The photo shows Turkish tanks near the Oncupinar crossing gate close to the Turkish town of Kilis firing towards the Syria border on February 16, 2016. ©AFP

A security alliance of post-soviet states says plans by Turkey and Saudi Arabia to deploy ground troops into Syria could escalate tensions in the conflict-ridden Arab country and result in direct military clashes between countries in the Middle East.

Nikolay Bordyuzha, the secretary general of the Collective Security Treaty Organization (CSTO), made the warning in a statement released on Tuesday.

"Mass shelling of the Syrian territory by Turkey, Ankara’s and Riyadh’s plans to start ground operations in Syria may upgrade the Syrian crisis to a new, dangerous level – a direct military confrontation between countries in the region," Bordyuzha stated.

Turkey and Saudi Arabia say they are waiting for a US nod after announcing their bid for ground operations inside Syria. 
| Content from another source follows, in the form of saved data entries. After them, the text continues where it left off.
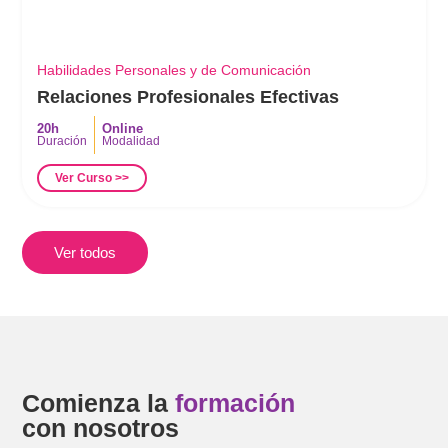
Habilidades Personales y de Comunicación
Relaciones Profesionales Efectivas
20h
Online
Duración
Modalidad
Ver Curso >>
Ver todos
Comienza la
formación
con nosotros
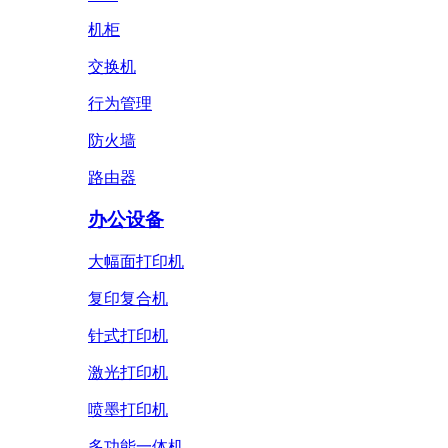
机柜
交换机
行为管理
防火墙
路由器
办公设备
大幅面打印机
复印复合机
针式打印机
激光打印机
喷墨打印机
多功能一体机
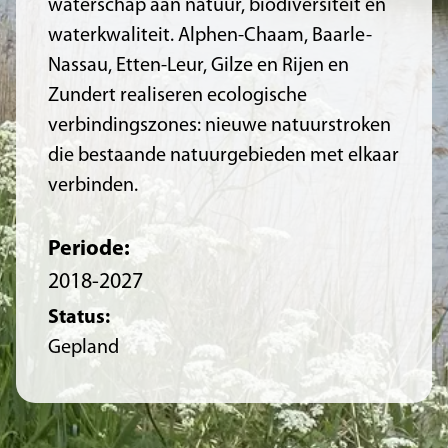
waterschap aan natuur, biodiversiteit en
waterkwaliteit. Alphen-Chaam, Baarle-
Nassau, Etten-Leur, Gilze en Rijen en
Zundert realiseren ecologische
verbindingszones: nieuwe natuurstroken
die bestaande natuurgebieden met elkaar
verbinden.
Periode:
2018-2027
Status:
Gepland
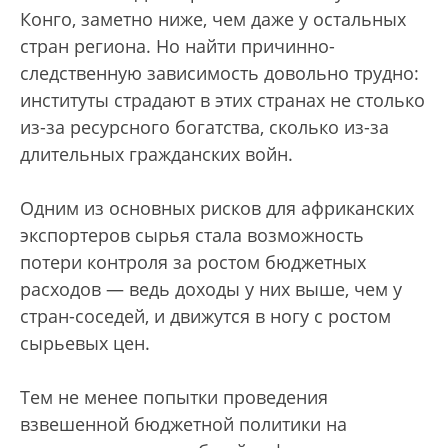
Конго, заметно ниже, чем даже у остальных
стран региона. Но найти причинно-
следственную зависимость довольно трудно:
институты страдают в этих странах не столько
из-за ресурсного богатства, сколько из-за
длительных гражданских войн.
Одним из основных рисков для африканских
экспортеров сырья стала возможность
потери контроля за ростом бюджетных
расходов — ведь доходы у них выше, чем у
стран-соседей, и движутся в ногу с ростом
сырьевых цен.
Тем не менее попытки проведения
взвешенной бюджетной политики на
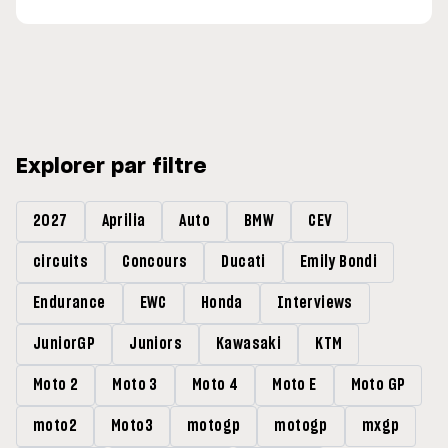
Explorer par filtre
2027
Aprilia
Auto
BMW
CEV
circuits
Concours
Ducati
Emily Bondi
Endurance
EWC
Honda
Interviews
JuniorGP
Juniors
Kawasaki
KTM
Moto 2
Moto 3
Moto 4
Moto E
Moto GP
moto2
Moto3
motogp
motogp
mxgp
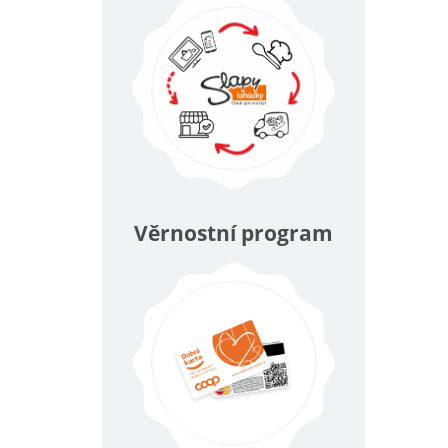
Věrnostní program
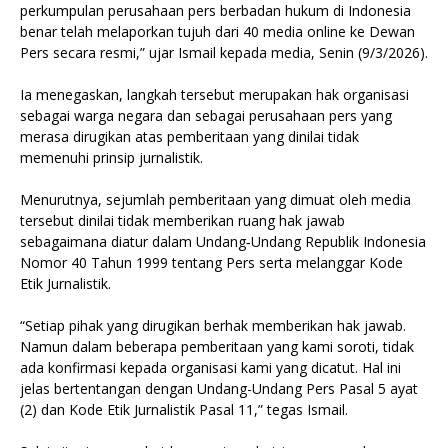
perkumpulan perusahaan pers berbadan hukum di Indonesia
benar telah melaporkan tujuh dari 40 media online ke Dewan
Pers secara resmi,” ujar Ismail kepada media, Senin (9/3/2026).
Ia menegaskan, langkah tersebut merupakan hak organisasi
sebagai warga negara dan sebagai perusahaan pers yang
merasa dirugikan atas pemberitaan yang dinilai tidak
memenuhi prinsip jurnalistik.
Menurutnya, sejumlah pemberitaan yang dimuat oleh media
tersebut dinilai tidak memberikan ruang hak jawab
sebagaimana diatur dalam Undang‑Undang Republik Indonesia
Nomor 40 Tahun 1999 tentang Pers serta melanggar Kode
Etik Jurnalistik.
“Setiap pihak yang dirugikan berhak memberikan hak jawab.
Namun dalam beberapa pemberitaan yang kami soroti, tidak
ada konfirmasi kepada organisasi kami yang dicatut. Hal ini
jelas bertentangan dengan Undang-Undang Pers Pasal 5 ayat
(2) dan Kode Etik Jurnalistik Pasal 11,” tegas Ismail.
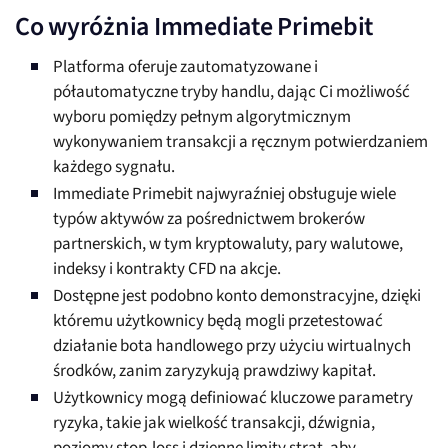
Co wyróżnia Immediate Primebit
Platforma oferuje zautomatyzowane i
półautomatyczne tryby handlu, dając Ci możliwość
wyboru pomiędzy pełnym algorytmicznym
wykonywaniem transakcji a ręcznym potwierdzaniem
każdego sygnału.
Immediate Primebit najwyraźniej obsługuje wiele
typów aktywów za pośrednictwem brokerów
partnerskich, w tym kryptowaluty, pary walutowe,
indeksy i kontrakty CFD na akcje.
Dostępne jest podobno konto demonstracyjne, dzięki
któremu użytkownicy będą mogli przetestować
działanie bota handlowego przy użyciu wirtualnych
środków, zanim zaryzykują prawdziwy kapitał.
Użytkownicy mogą definiować kluczowe parametry
ryzyka, takie jak wielkość transakcji, dźwignia,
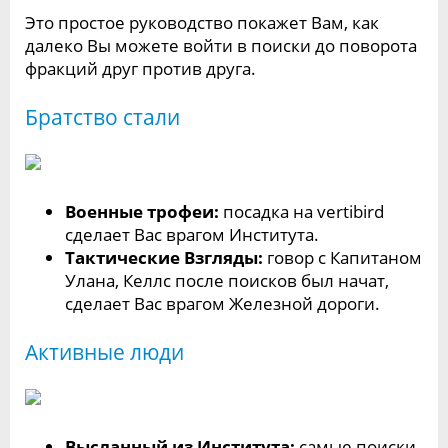
Это простое руководство покажет Вам, как
далеко Вы можете войти в поиски до поворота
фракций друг против друга.
Братство стали
Военные трофеи:
посадка на vertibird
сделает Вас врагом Института.
Тактические Взгляды:
говор с Капитаном
Улана, Келлс после поисков был начат,
сделает Вас врагом Железной дороги.
Активные люди
Высланный из Института:
самые поиски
Although swiftly welcomed by the United States, the initiative attracted heavy criticism from Damascus, with Syrian Foreign Minister Walid al-Muallem saying “coffins” await any aggressor to the country “whether they be Saudis or Turks.”

Turkey's military has been shelling Kurdish positions in northern Syria since February 13. Turkey’s strikes came after the Kurdish fighters, backed by Russian airstrikes, drove foreign-backed militants from areas near the Turkish border.

Kurdish female fighters of the People's Protection Units (YPG) take part in a training session at their camp in the city of al-Qahtaniyah, northeastern Syria, on December 1, 2015. ©AFP

Elsewhere in his comments, Bordyuzha said Saudi and Turkish boots on the ground in Syria would threaten the CSTO member states.

"Further instigation of hotbed of war in Syria’s territory in direct proximity from the zone of the CSTO’s responsibility is a threat to security of the organization’s member states," he said.

The CSTO is a regional security group comprising six post-Soviet Union countries of Russia, Belarus, Kyrgyzstan, Kazakhstan, Armenia and Tajikistan.

Tensions in the Middle East have heightened in the past months after regional powers sided with warring sides to the conflict in Syria.

The foreign-sponsored conflict in Syria, which flared in March 2011, has claimed the lives of some 470,000 people and left 1.9 million injured, according to the Syrian Center for Policy Research.